START INPUT RECORDS
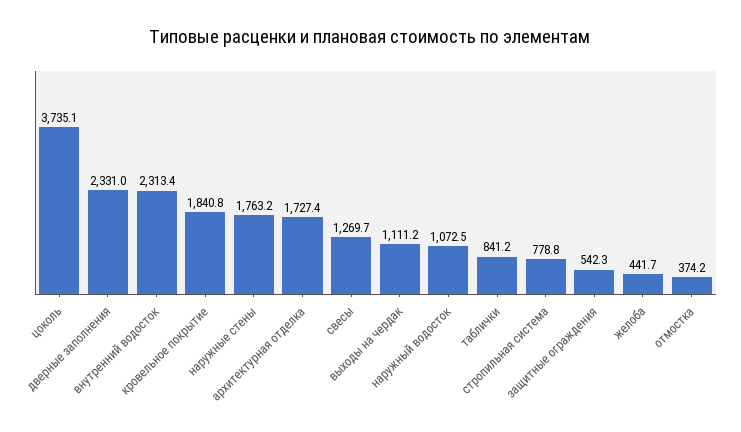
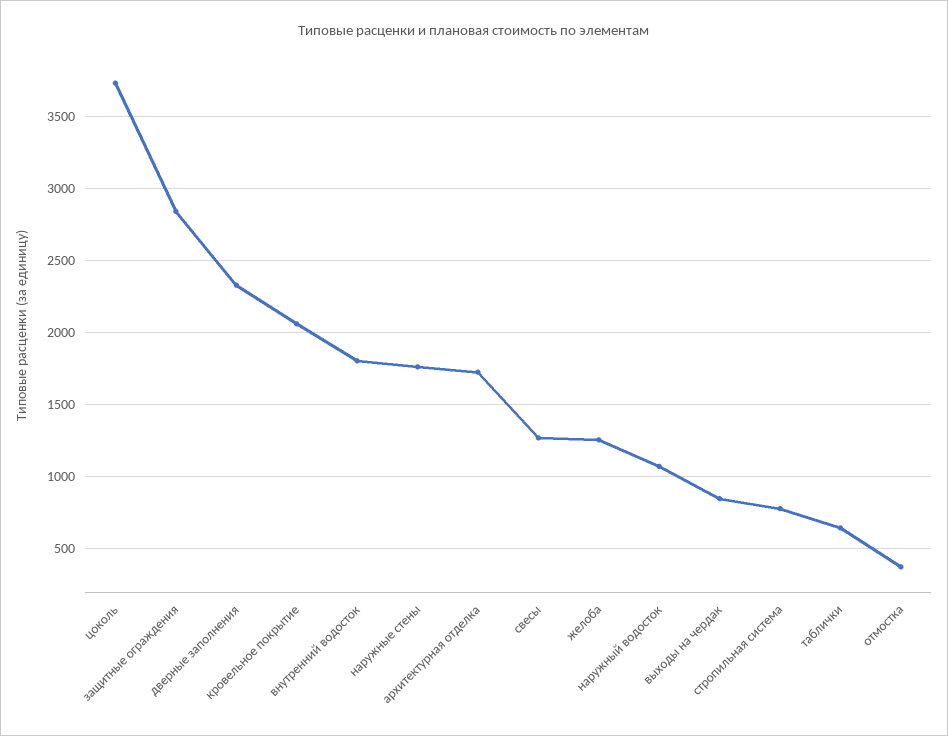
  {
    "цоколь": 3735.1,
    "дверные заполнения": 2331,
-   "внутренний водосток": 2313.4,
+   "внутренний водосток": 1800,
-   "кровельное покрытие": 1840.8,
+   "кровельное покрытие": 2050,
    "наружные стены": 1763.2,
    "архитектурная отделка": 1727.4,
    "свесы": 1269.7,
-   "выходы на чердак": 1111.2,
+   "выходы на чердак": 850,
    "наружный водосток": 1072.5,
-   "таблички": 841.2,
+   "таблички": 650,
    "стропильная система": 778.8,
-   "защитные ограждения": 542.3,
+   "защитные ограждения": 2850,
-   "желоба": 441.7,
+   "желоба": 1250,
    "отмостка": 374.2
  }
END INPUT RECORDS
- [PROBLEM TO WORK ON]
The answer should be only the number of lines in the data that contain the string "водосток".

- [FINISHED TASK]
3